Uma 2ª leitura da obra Tradição & Revolução...
Uma leitura mais simplista e plebeia da obra Tradição & Revolução, especialmente na sua vertente mais contemporânea, poderia apontar na seguinte direcção. Com efeito, o Estado da nação está numa lástima. Todos o sabemos, e os indicadores económicos, sociais e políticos não o desmentem.
Mas gostaria de deixar aqui um desafio ao cyber-leitor. Não só porque sou amigo do autor da obra, José Adelino Maltez, mas porque a dimensão e a sua excepcional qualidade intelectual e epistemológica merecem toda a atenção por parte da comunidade científica que ainda estuda, pensa e reflecte. Fazendo-o descomprometidamente e sem falsos subterfúgios, ou seja, com lealdade mas sem subserviência e com massa crítica.

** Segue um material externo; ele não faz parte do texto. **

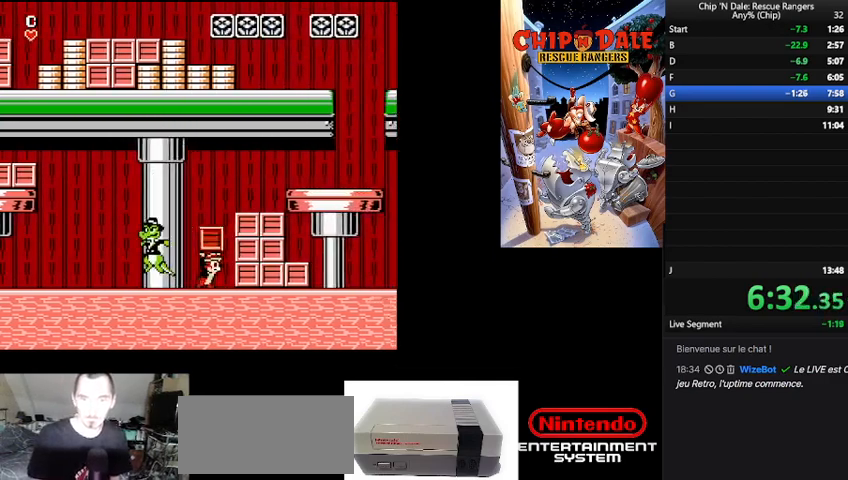
{"buttons": ["DPAD_RIGHT"], "events": [[100, "B", "down"], [333, "B", "up"]]}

Dito isto, imagine o leitor que vai na rua, tropeça e dá um valente trambolhão. Com a cara partida, o nariz a sangrar e os braços esfolados vê-se embrulhado num livro - chamado Tradição e Revolução. Imagine que desconhece o autor, apenas sabe tratar-se de uma obra que o fez tropeçar e partir a cara. Ah, sabe também que a dita obra é composta por 2 Vols.
Chega ao pé dos seus amigos, já reparado, de cara, nariz e braços, e diz para quem o ouve: temos de tentar ler, compreender e interpretar este calhamaço de quase 800 págs. Temos, pois, de descobrir a que período histórico corresponde e quem, de facto, é o seu autor. Nesse exercício ficaríamos, assim, a saber quem teve a proeza de escrever a obra e também de quem nos fez cair. Sempre poderíamos pedir contas ao autor...

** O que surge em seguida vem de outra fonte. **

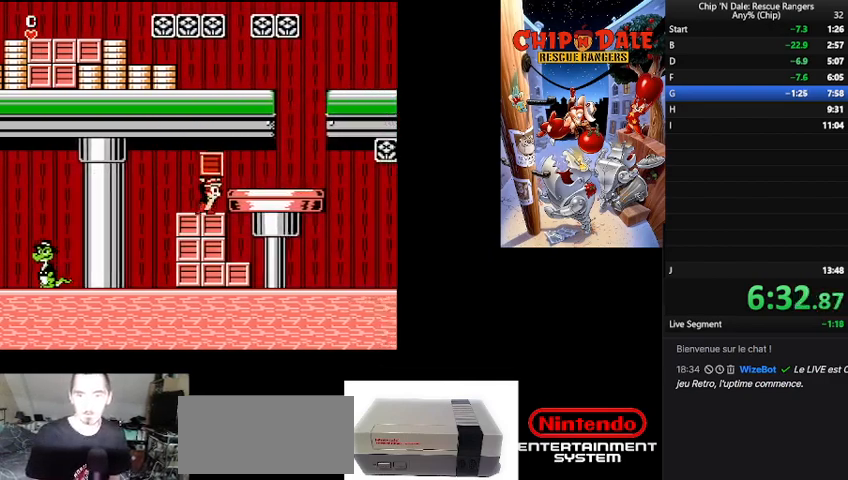
{"buttons": ["DPAD_RIGHT"], "events": []}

Imagine depois, caro leitor, mesmo que não tenha dado um trambolhão, que o mesmo livro lhe chega às mãos sem capa, nem páginas de entrada. Nada que pudesse identificá-lo. Apenas o miolo do texto, com as suas narrativas curtas, incisivas e cortantes sobre os factos do nosso tempo e fauna política que anima este nosso tempo que passa.
Que pensaríamos do que lá se diz?! Como reagiríamos à sua metodologia, apresentação, tamanho da letra, argumentação, acção narrativa e omissões na área da economia & finanças e também da década de 60, pois como diz o prof. Marcelo - que gosta muito de Kennedy e de Nikita, há aí uma lacuna e é pena. Por mim, creio que o autor não avançou mais nessa direcção para evitar a crise dos mísseis de Cuba que podia fazer explodir o planeta, mesmo que retrospectivamente... Ou seja, pede-se ao cyber-leitor que não cehgou a dar o tal trambolhão, porque o livro foi-lhe parar às mãos, em que medida é que o corpo do texto se adequa - realísticamente - ao retrato do país que temos.
E, já agora, em que medida e extensão é que esse contributo teórico e epistemológico, pode intensificar e ampliar a discussão salutar do país político - que precisa de fazer reformas sobre reformas a fim de conseguir o tal apregoado melhorismo na produtividade, na competitividade e, em suma, na auto-estima nacional.
Será que esses dois Vols. - que lhe podiam ter causado imensos trambulhões, representam um sentimento generalizado do homem médio português!? Será que o diagnóstico do autor (imagináriamente desconhecido) coincide com aquele que o leitor faz do mesmo livro?! O mesmo se diga da imprensa, que não gosta nada de dar trambolhões, apesar de andar sempre a cair. Especial após do 5 poder, a blogosfera, a passar a controlar quando não a corrigir e desactualizar...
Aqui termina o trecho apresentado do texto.